Anlamlı anlamsızlık
Ömrümün yarısı “ona ben ne yaptım” ile geçti.
Diğer yarısı da “şimdi ben ne yapacağım” ile geçiyor.
Yağmurum bazen yağıp, bazen yağmasa da ruhum hep bulutlu.
Gri bir yaşam sürüyorum kendimi bildim bileli.
“Anda kal” diyor havuz kenarlarında oturanlar.

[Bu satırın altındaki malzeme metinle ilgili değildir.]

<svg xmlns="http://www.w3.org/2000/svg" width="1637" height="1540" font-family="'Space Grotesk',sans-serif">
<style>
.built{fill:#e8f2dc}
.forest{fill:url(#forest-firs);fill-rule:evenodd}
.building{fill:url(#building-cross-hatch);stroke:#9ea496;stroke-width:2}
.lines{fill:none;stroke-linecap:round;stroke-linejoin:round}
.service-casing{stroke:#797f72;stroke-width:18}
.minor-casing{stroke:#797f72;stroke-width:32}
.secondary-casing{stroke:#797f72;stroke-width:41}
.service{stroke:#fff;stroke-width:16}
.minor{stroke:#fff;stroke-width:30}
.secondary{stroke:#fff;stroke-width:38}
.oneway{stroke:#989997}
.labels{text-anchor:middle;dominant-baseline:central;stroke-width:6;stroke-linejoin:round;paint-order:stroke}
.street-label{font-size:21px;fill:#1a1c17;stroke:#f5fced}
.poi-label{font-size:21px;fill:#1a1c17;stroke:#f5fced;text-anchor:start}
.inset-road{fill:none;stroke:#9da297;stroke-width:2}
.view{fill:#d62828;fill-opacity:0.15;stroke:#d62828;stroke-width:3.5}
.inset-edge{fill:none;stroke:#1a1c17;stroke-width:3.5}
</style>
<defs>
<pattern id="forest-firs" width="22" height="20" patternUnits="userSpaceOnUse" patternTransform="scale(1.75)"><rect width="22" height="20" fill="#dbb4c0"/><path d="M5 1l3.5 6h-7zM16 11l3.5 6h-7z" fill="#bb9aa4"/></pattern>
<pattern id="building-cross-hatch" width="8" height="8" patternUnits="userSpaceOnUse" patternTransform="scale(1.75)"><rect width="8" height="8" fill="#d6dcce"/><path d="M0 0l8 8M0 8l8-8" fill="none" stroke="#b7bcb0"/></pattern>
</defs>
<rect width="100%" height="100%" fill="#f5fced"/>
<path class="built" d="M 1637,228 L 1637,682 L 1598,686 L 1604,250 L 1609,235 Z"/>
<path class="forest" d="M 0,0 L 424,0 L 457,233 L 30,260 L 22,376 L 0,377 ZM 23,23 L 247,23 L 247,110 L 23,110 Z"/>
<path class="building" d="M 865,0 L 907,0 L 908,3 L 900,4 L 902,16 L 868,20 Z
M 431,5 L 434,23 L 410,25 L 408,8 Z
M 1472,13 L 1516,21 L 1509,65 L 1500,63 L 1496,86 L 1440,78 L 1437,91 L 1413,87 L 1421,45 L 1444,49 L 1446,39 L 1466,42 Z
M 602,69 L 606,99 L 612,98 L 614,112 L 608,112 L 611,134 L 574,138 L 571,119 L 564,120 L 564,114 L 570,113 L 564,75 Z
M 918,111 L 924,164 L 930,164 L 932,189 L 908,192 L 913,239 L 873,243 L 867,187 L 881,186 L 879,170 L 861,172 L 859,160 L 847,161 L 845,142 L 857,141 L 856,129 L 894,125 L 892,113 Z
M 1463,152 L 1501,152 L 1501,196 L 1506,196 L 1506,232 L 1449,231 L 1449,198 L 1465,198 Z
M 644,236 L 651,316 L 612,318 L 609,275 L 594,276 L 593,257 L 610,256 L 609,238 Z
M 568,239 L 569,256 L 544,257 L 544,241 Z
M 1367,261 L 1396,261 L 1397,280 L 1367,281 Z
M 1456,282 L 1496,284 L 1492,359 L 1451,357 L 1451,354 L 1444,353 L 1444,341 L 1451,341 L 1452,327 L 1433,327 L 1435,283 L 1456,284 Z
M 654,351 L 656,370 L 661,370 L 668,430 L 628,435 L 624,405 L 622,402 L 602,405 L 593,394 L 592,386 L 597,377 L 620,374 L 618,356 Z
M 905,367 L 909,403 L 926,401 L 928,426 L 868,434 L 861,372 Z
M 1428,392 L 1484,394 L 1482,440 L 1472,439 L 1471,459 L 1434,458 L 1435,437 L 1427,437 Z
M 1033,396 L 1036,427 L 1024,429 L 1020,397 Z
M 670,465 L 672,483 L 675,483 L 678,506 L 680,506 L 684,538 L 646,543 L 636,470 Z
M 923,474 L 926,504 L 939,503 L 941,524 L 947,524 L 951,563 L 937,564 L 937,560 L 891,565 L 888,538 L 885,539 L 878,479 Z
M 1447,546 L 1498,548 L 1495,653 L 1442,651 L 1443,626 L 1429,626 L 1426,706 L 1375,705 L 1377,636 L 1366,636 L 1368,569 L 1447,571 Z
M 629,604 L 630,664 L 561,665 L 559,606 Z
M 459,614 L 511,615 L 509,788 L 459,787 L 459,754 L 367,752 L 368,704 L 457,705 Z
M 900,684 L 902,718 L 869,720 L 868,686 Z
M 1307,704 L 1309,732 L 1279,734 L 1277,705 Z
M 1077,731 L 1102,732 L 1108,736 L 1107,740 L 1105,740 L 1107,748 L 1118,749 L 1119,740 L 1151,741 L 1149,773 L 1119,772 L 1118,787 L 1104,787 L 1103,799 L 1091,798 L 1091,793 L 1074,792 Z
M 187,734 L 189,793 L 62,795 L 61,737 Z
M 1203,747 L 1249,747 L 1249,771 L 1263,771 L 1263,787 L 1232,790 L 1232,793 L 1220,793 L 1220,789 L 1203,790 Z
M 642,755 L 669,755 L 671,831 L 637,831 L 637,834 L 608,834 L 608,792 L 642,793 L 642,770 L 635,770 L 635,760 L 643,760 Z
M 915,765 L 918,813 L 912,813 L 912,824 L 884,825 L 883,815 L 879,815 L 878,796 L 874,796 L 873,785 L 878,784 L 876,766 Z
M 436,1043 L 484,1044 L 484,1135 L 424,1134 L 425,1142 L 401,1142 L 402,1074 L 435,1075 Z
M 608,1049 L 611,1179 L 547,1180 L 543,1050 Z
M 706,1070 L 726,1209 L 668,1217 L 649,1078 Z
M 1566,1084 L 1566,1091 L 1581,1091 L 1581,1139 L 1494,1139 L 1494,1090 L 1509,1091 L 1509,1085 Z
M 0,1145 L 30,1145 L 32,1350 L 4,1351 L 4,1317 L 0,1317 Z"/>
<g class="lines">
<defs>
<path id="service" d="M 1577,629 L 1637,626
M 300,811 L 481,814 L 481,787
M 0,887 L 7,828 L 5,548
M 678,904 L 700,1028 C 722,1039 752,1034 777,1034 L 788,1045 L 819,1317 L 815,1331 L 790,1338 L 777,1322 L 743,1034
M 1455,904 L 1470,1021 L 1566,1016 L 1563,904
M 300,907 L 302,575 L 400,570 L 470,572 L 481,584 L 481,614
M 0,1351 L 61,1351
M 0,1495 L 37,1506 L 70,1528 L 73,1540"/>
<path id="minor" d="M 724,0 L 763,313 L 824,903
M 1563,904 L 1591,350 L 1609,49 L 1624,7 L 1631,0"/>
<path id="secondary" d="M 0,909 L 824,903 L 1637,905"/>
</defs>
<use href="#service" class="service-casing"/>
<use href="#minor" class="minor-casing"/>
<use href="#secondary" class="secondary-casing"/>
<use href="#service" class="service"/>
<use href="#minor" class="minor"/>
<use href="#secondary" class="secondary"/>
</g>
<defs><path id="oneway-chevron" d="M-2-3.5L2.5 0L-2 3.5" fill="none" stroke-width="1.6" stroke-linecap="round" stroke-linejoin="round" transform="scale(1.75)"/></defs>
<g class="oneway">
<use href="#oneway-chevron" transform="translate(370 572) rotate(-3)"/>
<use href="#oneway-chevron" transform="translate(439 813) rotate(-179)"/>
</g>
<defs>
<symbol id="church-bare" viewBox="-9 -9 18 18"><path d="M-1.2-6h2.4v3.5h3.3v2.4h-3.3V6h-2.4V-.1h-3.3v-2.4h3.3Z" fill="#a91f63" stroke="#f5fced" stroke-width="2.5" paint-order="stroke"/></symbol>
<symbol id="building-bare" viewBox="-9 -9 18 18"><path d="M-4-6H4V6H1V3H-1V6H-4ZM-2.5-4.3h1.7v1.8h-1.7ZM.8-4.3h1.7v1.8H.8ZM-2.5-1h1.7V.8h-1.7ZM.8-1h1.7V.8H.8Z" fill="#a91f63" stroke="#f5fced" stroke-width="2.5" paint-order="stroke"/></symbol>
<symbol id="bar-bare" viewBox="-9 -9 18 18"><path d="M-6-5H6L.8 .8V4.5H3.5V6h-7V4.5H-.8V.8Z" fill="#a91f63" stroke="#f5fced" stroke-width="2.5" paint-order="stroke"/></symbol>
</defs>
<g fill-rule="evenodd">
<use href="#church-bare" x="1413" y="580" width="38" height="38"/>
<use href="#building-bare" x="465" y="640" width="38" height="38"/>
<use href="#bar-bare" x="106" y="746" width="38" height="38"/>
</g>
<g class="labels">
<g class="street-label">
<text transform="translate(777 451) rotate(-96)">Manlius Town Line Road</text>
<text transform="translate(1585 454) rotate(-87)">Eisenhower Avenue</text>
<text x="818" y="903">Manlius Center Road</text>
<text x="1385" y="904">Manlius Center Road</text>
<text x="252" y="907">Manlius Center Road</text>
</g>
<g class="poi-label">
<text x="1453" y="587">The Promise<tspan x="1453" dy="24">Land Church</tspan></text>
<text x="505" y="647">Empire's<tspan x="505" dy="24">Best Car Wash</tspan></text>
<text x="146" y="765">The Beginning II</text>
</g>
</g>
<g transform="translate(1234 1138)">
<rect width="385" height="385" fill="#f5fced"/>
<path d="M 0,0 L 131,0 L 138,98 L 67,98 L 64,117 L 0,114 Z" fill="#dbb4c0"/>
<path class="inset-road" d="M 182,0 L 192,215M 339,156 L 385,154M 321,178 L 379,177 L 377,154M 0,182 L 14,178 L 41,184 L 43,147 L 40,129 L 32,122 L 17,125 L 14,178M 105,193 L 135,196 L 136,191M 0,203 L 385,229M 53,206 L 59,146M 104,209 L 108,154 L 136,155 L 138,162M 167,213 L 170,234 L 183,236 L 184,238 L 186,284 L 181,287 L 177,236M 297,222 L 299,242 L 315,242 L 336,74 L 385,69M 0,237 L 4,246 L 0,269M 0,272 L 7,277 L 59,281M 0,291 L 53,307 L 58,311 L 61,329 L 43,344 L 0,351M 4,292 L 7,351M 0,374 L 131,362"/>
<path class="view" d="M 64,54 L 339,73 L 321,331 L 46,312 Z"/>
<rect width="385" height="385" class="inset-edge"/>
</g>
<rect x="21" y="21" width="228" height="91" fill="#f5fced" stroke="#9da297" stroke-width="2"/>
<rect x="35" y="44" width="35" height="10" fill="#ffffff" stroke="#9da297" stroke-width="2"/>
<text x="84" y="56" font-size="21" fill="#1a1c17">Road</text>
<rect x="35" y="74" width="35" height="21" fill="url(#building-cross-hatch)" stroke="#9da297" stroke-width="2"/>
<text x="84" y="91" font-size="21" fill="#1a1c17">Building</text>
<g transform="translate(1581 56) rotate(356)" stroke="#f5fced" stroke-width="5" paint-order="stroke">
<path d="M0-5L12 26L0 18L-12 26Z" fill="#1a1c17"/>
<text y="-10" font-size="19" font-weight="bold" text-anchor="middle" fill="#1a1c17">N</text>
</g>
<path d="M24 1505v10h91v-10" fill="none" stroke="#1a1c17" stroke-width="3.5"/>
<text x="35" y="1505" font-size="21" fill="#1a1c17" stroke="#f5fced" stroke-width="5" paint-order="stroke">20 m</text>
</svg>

Benimse, kaçıp gidesim var çok uzaklara,
Herşey sizin olsun deyip.
Ne cennette gözüm var,
Ne de cennetin bana sunduklarında.
Bir parça huzur istemiştim oysa…
O da olmadı.
Zaten ne oldu ki, var olmam dışında.
Artık bir anlamı yok, anlamlı olduğu düşünülen herşeyin.
Işığın, güneşin, yalnızlığın, şiirlerin…
1950’lili yılların sıcak bir gülümseyişiyim şimdi,
Eski bir fotoğrafta yok olmayı bekleyen.
Sarı hayatlara dokunuyorum usulca.
Huzurlu olduğumu sandığım bütün anlar,
Göçük altına kalmış, yerine çok katlı gökdelenler dikilmiş.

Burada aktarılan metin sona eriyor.